[Stored data]
══════════

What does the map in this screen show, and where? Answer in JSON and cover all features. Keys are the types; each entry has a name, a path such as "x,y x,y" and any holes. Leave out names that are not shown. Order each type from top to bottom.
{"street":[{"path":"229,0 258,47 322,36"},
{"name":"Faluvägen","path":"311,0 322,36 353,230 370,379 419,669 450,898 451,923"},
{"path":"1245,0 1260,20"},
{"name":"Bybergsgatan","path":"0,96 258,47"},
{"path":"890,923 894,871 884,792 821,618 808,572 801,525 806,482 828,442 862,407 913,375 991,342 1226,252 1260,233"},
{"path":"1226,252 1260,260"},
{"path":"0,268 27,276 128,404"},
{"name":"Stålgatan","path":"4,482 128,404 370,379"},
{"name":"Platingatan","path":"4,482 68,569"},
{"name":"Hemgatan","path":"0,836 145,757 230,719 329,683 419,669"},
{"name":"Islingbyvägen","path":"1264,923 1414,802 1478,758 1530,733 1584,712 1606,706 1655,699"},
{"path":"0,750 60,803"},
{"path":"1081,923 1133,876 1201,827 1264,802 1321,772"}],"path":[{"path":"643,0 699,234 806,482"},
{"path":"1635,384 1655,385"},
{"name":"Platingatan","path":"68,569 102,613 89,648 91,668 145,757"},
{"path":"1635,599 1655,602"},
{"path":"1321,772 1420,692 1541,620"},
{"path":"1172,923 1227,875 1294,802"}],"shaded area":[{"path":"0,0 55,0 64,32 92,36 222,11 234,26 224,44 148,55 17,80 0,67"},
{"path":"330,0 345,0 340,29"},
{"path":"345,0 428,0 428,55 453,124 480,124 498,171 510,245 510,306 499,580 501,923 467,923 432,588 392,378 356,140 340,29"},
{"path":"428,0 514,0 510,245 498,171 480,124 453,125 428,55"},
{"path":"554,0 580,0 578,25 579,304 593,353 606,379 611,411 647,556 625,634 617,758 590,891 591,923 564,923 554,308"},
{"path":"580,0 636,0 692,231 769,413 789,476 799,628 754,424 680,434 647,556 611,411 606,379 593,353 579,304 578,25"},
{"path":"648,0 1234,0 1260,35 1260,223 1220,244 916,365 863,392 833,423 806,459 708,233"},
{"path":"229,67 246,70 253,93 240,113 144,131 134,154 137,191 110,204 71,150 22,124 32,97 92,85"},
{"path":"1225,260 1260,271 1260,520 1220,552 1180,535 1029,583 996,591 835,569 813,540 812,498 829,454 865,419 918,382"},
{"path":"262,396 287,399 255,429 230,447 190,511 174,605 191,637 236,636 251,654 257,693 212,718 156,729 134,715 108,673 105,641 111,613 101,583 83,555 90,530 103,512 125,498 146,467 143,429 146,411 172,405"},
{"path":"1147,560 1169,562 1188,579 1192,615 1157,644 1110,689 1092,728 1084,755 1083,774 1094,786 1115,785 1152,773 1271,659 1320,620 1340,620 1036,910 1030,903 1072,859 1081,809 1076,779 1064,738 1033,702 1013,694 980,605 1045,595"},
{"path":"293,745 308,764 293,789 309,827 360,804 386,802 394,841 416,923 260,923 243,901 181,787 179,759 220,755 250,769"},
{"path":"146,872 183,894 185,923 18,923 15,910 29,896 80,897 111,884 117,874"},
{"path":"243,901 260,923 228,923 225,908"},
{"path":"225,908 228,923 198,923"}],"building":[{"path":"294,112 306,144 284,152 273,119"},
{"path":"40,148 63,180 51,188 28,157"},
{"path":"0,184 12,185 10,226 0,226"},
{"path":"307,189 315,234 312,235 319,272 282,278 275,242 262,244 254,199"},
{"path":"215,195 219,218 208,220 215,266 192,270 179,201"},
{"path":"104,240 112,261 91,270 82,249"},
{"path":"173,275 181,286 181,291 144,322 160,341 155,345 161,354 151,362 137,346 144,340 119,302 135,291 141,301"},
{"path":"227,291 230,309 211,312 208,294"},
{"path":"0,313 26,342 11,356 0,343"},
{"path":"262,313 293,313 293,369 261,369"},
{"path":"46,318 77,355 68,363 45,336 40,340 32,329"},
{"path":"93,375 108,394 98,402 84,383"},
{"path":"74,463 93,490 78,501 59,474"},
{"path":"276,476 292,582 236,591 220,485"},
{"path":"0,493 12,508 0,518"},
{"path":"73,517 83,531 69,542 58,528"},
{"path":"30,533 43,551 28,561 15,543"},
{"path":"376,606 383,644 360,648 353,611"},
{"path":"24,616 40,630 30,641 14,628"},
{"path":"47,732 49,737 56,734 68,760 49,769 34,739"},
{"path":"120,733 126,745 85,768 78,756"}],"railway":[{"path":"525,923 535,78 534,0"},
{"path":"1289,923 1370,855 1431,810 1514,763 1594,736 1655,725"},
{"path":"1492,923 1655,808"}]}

══════════

What is required: Across the records above, count the lines holding "Platingatan" and write down only that count.

Response to this exercise: 2